Record-breaking Bard at 37,000ft
Published 23/04/2014 | 02:57
The Reduced Shakespeare Company is believed to have set a new world record after its actors performed an abridged version of the playwright's works at more than 37,000ft.
The Bard's plays were performed under the title Shakes on a Plane in front of a captive audience on an easyJet flight from Gatwick, West Sussex, to Verona, Italy, in celebration of the 450th anniversary of his birth.
Actors Simon Cole, 38, Gary Fannin, 45, and William Meredith, 40, are believed to have set a Guinness World Record for the highest theatrical performance by acting continuously, at more than 37,000ft, for almost an hour during the 700-mile journey.
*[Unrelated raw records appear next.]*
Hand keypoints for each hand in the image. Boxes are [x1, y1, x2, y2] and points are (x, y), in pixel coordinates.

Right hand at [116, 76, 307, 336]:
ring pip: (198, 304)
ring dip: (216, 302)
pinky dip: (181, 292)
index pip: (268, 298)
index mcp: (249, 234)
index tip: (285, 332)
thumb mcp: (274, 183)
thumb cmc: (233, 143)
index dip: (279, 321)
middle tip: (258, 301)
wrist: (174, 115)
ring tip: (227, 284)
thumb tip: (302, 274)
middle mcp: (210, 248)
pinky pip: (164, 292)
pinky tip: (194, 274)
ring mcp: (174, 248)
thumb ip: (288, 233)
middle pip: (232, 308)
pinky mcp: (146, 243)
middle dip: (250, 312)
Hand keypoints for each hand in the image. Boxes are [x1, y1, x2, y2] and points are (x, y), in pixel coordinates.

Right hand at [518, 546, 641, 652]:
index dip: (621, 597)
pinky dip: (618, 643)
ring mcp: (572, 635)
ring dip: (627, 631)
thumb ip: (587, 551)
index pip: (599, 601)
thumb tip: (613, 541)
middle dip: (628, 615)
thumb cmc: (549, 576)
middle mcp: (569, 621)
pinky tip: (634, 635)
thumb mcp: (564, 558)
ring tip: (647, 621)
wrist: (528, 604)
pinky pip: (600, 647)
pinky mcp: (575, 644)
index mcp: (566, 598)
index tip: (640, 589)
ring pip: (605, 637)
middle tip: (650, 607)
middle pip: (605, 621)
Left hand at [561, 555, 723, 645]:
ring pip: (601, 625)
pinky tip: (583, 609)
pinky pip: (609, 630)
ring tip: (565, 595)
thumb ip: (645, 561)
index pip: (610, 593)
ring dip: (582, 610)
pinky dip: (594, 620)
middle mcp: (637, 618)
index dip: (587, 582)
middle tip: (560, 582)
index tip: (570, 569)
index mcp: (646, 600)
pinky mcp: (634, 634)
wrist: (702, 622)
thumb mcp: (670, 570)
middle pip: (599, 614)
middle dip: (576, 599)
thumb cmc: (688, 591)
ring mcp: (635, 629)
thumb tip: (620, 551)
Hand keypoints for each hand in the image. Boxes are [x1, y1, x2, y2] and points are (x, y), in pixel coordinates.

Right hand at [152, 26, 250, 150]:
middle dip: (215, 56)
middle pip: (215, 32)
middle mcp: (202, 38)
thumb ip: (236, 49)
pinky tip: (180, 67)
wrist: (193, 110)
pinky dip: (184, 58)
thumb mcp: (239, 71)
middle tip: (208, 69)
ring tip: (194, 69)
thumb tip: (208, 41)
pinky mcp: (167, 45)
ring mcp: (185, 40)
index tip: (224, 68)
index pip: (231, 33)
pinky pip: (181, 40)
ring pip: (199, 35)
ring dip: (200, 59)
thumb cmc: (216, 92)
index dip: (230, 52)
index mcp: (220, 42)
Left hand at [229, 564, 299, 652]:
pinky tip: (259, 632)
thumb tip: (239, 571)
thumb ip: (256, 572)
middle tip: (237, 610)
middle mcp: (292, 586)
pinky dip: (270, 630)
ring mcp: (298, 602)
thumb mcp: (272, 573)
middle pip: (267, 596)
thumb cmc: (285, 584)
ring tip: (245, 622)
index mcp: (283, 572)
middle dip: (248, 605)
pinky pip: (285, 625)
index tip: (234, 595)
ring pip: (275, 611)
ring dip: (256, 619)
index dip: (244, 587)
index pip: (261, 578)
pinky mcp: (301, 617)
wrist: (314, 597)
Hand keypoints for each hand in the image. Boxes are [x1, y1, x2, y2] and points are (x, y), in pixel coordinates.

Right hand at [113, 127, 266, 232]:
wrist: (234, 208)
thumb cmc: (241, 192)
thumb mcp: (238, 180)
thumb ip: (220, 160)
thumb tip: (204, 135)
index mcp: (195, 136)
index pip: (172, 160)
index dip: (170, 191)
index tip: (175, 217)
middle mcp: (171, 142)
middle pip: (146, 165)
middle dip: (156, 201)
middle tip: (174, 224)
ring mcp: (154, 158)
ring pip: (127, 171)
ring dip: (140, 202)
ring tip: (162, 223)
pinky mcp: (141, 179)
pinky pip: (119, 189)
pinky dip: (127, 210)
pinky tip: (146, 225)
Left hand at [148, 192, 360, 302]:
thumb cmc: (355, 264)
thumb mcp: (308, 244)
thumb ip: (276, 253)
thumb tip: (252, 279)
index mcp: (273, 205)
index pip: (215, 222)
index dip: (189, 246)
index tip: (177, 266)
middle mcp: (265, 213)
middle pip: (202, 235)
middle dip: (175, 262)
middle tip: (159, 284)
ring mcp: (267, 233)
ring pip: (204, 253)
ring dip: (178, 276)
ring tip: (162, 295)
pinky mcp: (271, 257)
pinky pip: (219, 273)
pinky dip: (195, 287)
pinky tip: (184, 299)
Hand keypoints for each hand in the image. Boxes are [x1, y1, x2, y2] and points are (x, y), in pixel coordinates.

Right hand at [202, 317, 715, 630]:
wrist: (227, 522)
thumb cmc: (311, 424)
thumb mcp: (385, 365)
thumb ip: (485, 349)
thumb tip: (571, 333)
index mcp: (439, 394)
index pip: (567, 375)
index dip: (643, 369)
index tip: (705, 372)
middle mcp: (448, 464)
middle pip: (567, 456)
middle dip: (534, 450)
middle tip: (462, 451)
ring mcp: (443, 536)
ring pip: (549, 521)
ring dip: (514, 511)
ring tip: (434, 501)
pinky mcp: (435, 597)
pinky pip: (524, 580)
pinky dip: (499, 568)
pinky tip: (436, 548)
The performance has been recorded and is expected to be officially verified within the next week, an easyJet spokeswoman said.
Passengers smiled and clapped as the actors began with a 12-minute performance of Romeo and Juliet and charged up and down the length of the plane for the next hour, performing Shakespeare's comedies and tragedies, including Titus Andronicus, Othello, Macbeth, Julius Caesar and Hamlet.
As well as quick costume and wig changes, which were made in between the seats at the front of the plane, the actors used props including a shark puppet, a ukulele, a severed hand and plastic swords.
Passengers were even treated to a rap during the Othello performance.
Simon Cureton, 39, from Sydney, Australia, was on board the flight with his wife Linda, 34, and their four children Elisa, 10, Luca, seven, Isabella, six, and Carlo, five.
The couple, who had been staying in Tunbridge Wells, Kent, and were visiting Mrs Cureton's family in Verona, said they had no idea they were about to watch a world record attempt until they boarded the plane.
Mr Cureton said: "Certainly, this was the most entertaining flight I have ever taken.
"It was a fabulous performance and great for the children.
"We had front row seats and it was great the way they interacted with the children. We have got a picture of Carlo with the Macbeth head.
"It was a surprise but amazing to be part of a Guinness World Record.
"We would definitely go to see them again in London."
Passengers Katrina Brown, an inventor from Whistable, Kent, and George Livermore, 34, from Brighton, were asked to fill in forms to verify the performance had taken place.
Mr Livermore, who was celebrating his birthday by flying to Verona for an event run by the Italian Federation of Historical Fencing, said: "I loved it. I absolutely adored it.
"I have seen the Reduced Shakespeare Company a few times before and have always enjoyed them.
"They have got a lot more space in the theatre and they have done really well to adapt their acting to such a confined space."
After landing in Verona, Reduced Shakespeare Company producer Davey Naylor said: "It was absolutely fabulous performance.
"One of the problems we had was performing it along an aisle and not being able to use microphones on the plane.
"But I think everybody had a great time. We all certainly did.
"When we heard about it last month we kind of had a show in mind. The show is based on improvisation and we always say we can perform this show anywhere."
Mr Meredith said he and the other actors had found the experience "exhilarating" after spending time rehearsing in easyJet's Luton training centre.
He said: "We always pride ourselves on being able to do it anywhere.
"We had a fear there would be people on board who wanted to relax and not watch us but we could see that everybody was happy to be part of it.
"It's a tick off of my bucket-list."
The production, which took place on board a special edition easyJet plane, complete with a 10ft image of the Bard on the fuselage, was part of a wider campaign to make April 23 National William Shakespeare Day.
Heritage and culture remain one of the key drivers of tourism to the UK, according to Visit Britain, and the airline has run a month-long campaign to promote the best Shakespearean sites to visitors, as well as staging free performances of Shakespeare's work at check-in desks.
Paul Moore, communications director for easyJet, said the airline was proud to back the bid to make April 23 Shakespeare's national day.
Following the performance, he informed passengers: "You have just been part of a world record."
The campaign has also been backed by Stratford-upon-Avon MP Nadhim Zahawi and Bloomsbury Publishing, and needs 100,000 signatures by the end of July to take to a debate in Parliament.